### Work item
Counting only the lines below that contain the word "pitch", what is the total? Give it with no other words.

### Dataset content
◇ ◇ ◇ ◇

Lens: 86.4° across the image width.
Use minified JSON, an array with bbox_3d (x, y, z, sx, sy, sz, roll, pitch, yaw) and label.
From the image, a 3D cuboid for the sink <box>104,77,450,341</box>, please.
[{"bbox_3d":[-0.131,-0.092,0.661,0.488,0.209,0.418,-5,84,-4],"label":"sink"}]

◇ ◇ ◇ ◇

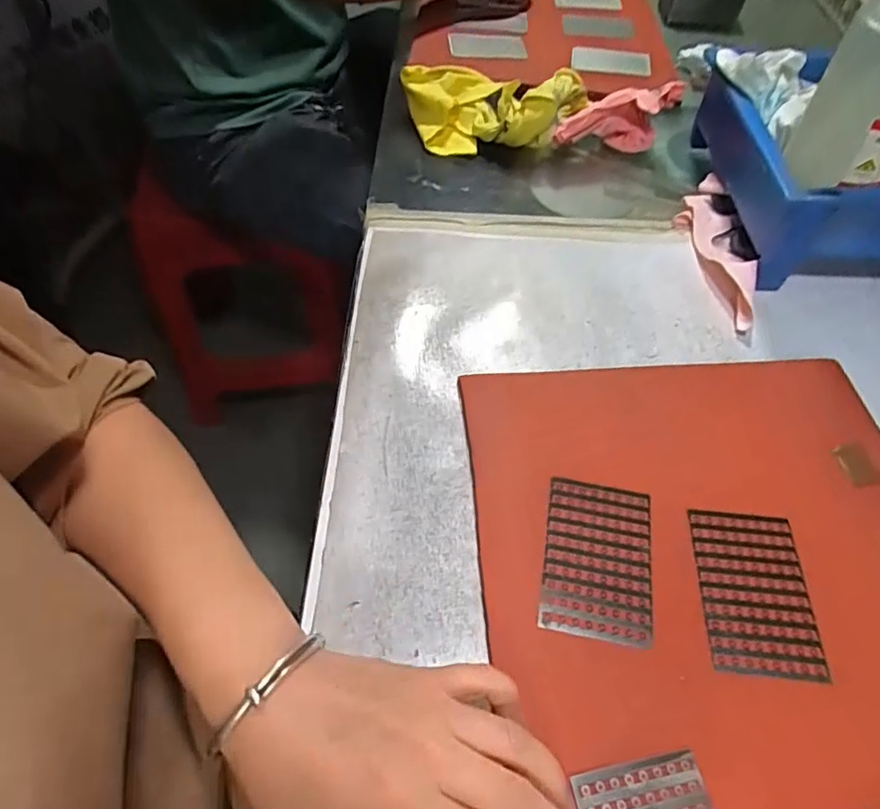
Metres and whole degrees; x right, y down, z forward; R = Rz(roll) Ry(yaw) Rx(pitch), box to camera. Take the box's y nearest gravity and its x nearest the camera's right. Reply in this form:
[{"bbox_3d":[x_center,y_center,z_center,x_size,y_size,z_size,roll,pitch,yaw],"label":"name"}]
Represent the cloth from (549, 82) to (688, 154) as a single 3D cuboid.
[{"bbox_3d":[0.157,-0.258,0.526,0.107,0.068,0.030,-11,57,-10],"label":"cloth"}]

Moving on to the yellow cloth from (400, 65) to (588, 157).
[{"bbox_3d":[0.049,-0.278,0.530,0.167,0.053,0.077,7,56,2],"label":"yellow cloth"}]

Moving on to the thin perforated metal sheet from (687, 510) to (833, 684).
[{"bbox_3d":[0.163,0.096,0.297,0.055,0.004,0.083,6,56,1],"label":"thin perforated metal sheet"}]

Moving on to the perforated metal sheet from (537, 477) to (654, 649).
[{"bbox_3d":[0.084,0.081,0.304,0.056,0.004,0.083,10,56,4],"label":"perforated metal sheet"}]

◇ ◇ ◇ ◇

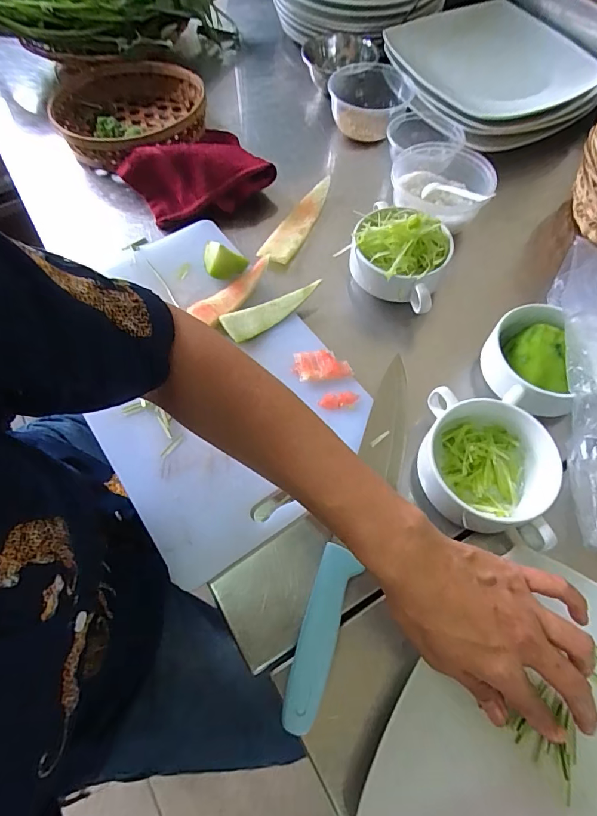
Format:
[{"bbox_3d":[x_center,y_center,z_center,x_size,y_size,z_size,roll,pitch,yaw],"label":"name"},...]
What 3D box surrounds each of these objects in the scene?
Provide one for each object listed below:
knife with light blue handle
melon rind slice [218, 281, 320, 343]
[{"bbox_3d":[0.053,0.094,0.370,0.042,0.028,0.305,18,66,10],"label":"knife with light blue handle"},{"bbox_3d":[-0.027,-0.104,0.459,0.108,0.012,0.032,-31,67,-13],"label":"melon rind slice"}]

◇ ◇ ◇ ◇

### Final answer
4